::: Given records

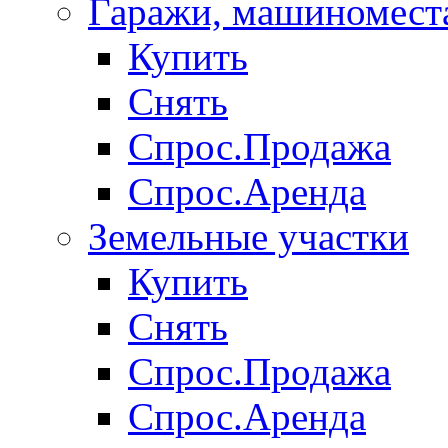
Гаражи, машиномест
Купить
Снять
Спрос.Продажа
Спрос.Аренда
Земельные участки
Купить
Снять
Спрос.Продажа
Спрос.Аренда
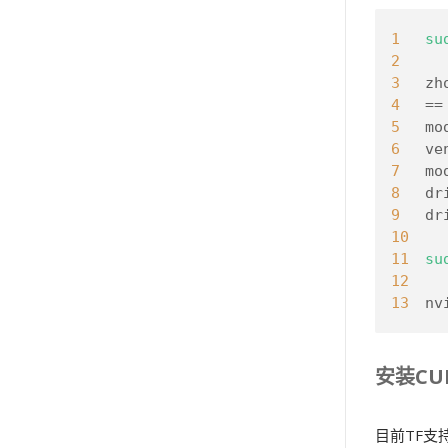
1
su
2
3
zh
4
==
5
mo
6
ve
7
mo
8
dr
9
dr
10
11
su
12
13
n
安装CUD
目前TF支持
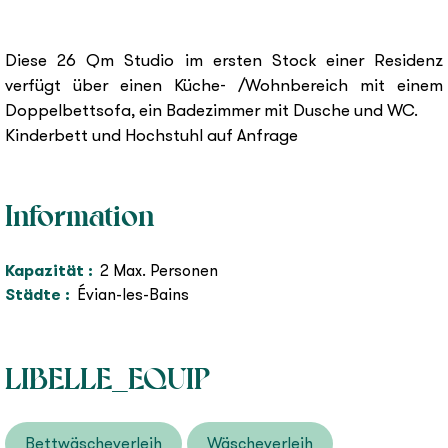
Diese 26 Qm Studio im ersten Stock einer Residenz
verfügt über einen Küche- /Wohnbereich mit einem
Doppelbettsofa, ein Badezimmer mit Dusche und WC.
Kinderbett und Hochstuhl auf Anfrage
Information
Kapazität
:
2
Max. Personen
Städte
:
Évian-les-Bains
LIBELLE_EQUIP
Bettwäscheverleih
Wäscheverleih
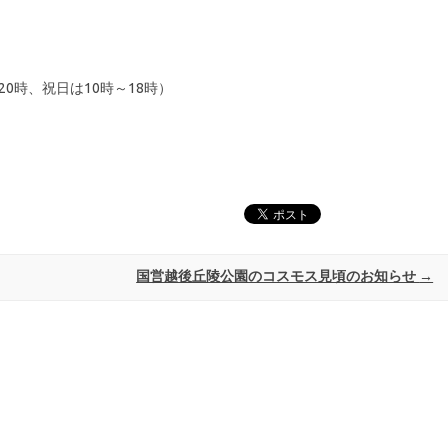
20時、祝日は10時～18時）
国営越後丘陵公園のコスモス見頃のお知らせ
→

::::::
::: Given records

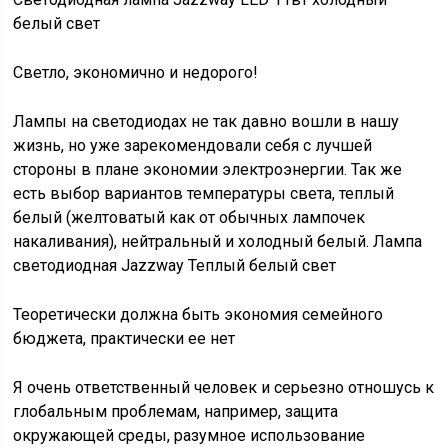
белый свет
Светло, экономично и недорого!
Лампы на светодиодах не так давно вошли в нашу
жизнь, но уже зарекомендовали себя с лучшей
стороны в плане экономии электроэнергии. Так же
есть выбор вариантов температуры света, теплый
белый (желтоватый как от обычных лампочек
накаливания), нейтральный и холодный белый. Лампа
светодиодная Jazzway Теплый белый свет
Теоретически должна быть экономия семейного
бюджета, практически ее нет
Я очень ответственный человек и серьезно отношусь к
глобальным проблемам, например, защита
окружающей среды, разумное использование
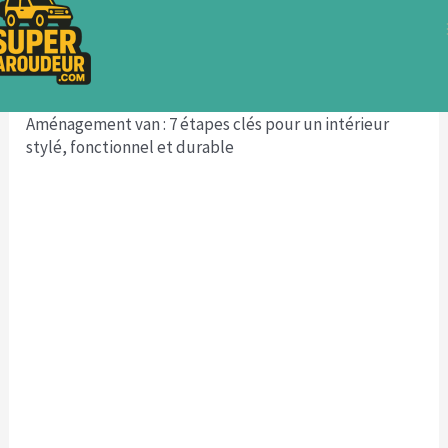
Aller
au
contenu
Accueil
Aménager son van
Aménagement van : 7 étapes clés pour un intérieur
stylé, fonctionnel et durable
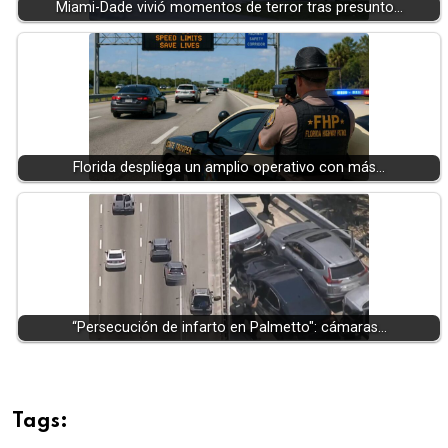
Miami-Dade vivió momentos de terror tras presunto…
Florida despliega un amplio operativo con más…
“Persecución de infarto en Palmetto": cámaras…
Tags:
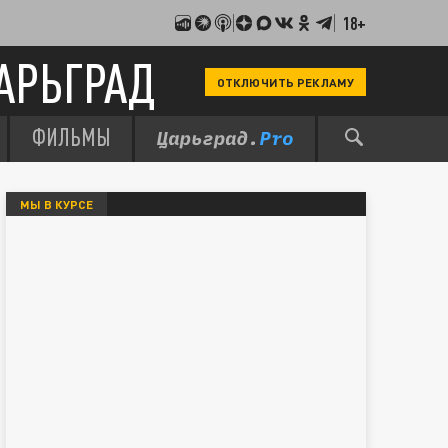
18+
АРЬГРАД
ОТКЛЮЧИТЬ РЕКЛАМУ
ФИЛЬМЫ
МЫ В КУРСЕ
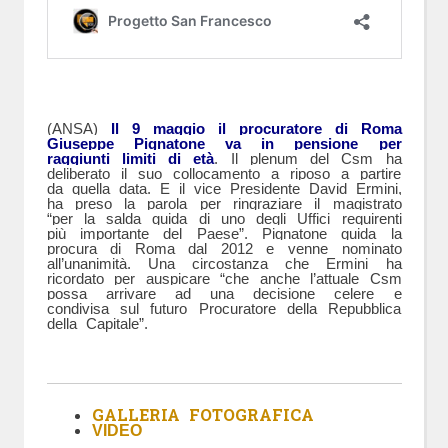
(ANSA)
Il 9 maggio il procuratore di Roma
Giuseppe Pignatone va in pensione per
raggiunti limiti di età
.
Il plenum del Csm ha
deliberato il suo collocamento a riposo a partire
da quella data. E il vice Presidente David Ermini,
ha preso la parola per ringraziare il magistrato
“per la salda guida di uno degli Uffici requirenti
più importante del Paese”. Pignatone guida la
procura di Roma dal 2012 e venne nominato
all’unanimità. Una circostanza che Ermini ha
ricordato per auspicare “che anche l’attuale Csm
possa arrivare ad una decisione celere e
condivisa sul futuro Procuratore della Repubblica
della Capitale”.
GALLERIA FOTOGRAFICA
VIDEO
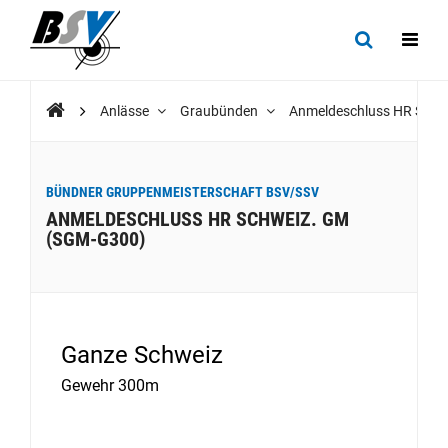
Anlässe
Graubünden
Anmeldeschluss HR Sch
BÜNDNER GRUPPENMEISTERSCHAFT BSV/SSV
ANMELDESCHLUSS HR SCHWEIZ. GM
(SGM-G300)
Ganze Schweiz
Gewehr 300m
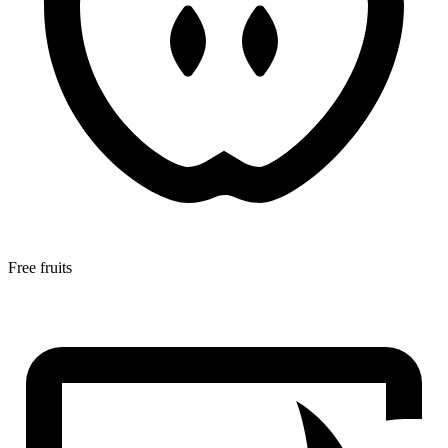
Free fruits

::::::
::: Given records

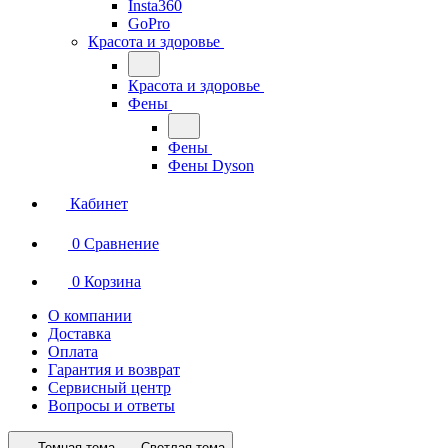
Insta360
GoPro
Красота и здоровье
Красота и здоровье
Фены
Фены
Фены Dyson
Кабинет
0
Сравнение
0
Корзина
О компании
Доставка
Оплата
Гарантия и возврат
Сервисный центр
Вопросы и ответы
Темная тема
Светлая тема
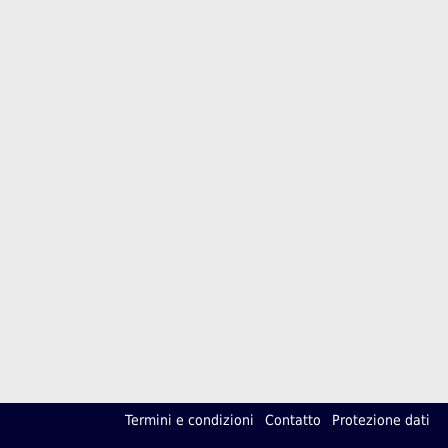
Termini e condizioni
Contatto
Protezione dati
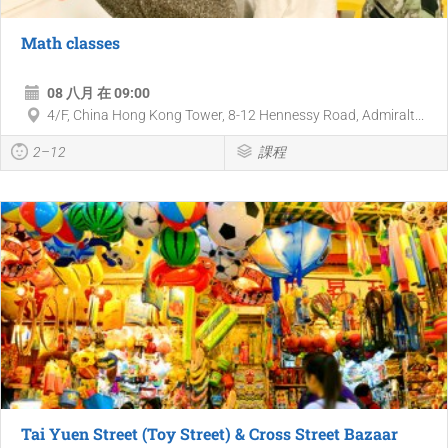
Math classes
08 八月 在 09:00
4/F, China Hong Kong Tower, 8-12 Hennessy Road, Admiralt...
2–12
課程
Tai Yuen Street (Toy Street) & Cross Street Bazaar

::::::

■ Your goal ■
Write back word for word every line in the entries above from the one with "Светлая тема" to the one with "Tai Yuen Street", ends included, and none of the pictures.

■ Solved problem ■
Светлая тема
Termini e condizioni
Contatto
Protezione dati
Math classes
08 八月 在 09:00
4/F, China Hong Kong Tower, 8-12 Hennessy Road, Admiralt...
2–12
課程
Tai Yuen Street (Toy Street) & Cross Street Bazaar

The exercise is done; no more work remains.